Viewed objectively, it was outrageous, and something she probably should have felt badly about, but Isuzu couldn’t think of it that way at all. Playing around with Rundelhaus this way was an incredibly carefree, absent-minded pleasure.
Just as Isuzu was about to open her mouth, intending to tease him one more time, it happened: Somewhere not very far away, a second Shrieker Echo went off.
Isuzu and the others looked at one another. Then they turned the corner, quickening their pace.

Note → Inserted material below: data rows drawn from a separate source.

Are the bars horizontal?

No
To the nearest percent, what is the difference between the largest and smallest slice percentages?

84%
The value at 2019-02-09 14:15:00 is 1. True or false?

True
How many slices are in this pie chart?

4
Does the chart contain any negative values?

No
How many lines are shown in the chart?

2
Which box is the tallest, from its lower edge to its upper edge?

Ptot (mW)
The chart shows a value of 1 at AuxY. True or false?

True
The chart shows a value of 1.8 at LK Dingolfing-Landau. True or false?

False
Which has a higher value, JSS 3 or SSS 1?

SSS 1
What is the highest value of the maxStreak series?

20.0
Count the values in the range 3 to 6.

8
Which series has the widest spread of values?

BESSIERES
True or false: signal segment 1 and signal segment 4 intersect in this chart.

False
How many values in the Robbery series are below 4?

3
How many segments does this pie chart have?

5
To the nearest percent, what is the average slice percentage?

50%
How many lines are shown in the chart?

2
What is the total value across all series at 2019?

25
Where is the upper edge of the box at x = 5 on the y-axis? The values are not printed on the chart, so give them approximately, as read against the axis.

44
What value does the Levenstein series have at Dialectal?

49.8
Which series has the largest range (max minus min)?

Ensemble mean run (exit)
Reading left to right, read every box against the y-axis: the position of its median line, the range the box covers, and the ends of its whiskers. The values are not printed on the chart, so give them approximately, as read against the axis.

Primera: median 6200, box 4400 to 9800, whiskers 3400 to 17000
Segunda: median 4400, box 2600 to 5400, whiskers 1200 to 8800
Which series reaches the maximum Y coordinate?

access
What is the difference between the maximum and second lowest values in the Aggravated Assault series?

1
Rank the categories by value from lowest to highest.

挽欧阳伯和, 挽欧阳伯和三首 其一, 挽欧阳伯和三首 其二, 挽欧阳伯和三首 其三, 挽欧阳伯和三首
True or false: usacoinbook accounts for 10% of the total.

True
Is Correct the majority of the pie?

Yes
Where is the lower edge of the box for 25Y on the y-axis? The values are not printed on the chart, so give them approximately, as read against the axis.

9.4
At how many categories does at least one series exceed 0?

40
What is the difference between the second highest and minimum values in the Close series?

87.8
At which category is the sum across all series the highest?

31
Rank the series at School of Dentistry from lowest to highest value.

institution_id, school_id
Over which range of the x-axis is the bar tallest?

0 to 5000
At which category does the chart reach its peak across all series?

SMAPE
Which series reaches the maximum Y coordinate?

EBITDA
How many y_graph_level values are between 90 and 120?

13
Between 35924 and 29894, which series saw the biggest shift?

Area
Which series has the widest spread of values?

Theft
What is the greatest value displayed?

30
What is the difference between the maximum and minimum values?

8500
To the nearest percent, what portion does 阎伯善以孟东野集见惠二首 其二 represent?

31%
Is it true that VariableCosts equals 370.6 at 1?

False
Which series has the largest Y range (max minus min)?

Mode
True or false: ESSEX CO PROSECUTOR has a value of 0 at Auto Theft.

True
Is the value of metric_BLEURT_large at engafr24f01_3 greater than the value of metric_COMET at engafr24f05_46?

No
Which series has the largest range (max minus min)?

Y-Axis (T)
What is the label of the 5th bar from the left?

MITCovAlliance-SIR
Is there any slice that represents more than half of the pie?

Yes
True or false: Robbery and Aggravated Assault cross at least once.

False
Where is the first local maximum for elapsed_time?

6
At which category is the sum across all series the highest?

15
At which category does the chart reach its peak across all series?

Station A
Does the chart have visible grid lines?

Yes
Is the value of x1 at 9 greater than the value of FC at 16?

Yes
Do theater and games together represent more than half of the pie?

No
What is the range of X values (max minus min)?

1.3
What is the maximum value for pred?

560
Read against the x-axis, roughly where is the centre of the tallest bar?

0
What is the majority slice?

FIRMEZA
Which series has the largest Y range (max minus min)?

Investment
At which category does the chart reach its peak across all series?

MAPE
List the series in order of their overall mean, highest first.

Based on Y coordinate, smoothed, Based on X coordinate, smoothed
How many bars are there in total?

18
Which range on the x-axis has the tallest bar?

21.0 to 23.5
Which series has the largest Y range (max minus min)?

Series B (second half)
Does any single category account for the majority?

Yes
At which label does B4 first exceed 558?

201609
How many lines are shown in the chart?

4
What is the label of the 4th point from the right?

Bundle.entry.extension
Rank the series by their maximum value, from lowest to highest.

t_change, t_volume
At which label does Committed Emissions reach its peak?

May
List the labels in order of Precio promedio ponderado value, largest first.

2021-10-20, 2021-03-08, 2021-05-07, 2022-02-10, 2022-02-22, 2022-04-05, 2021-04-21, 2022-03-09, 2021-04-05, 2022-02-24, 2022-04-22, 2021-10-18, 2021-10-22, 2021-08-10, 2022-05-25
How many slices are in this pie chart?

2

The shape of the village of Choushi was unique. Having been built along the Great Zantleaf River, it was long and thin, and one broad avenue ran down its center. There were side streets and crossroads as well, but they were all secondary and short.
This meant that, once they turned the corner of the avenue and headed north, they found themselves in a rural landscape of spreading fields. In this season, eggplants and tomatoes grew thickly on top of low ridges, swaying in the wind, and spring wheat showed its green.
Running through those fields were three—no, four shadows.
Immediately, Isuzu chanted Ballad of the Slowpoke Snail. The goblins slowed as if the strength had suddenly gone out of their legs. That slight chance was all Isuzu’s trusty companions needed to launch a preemptive strike.
“Sorry, Rudy!”
As Touya yelled, he crouched extremely low, twisting his body drastically. It was a more aggressive stance than the one he used to draw enemies in by taunting.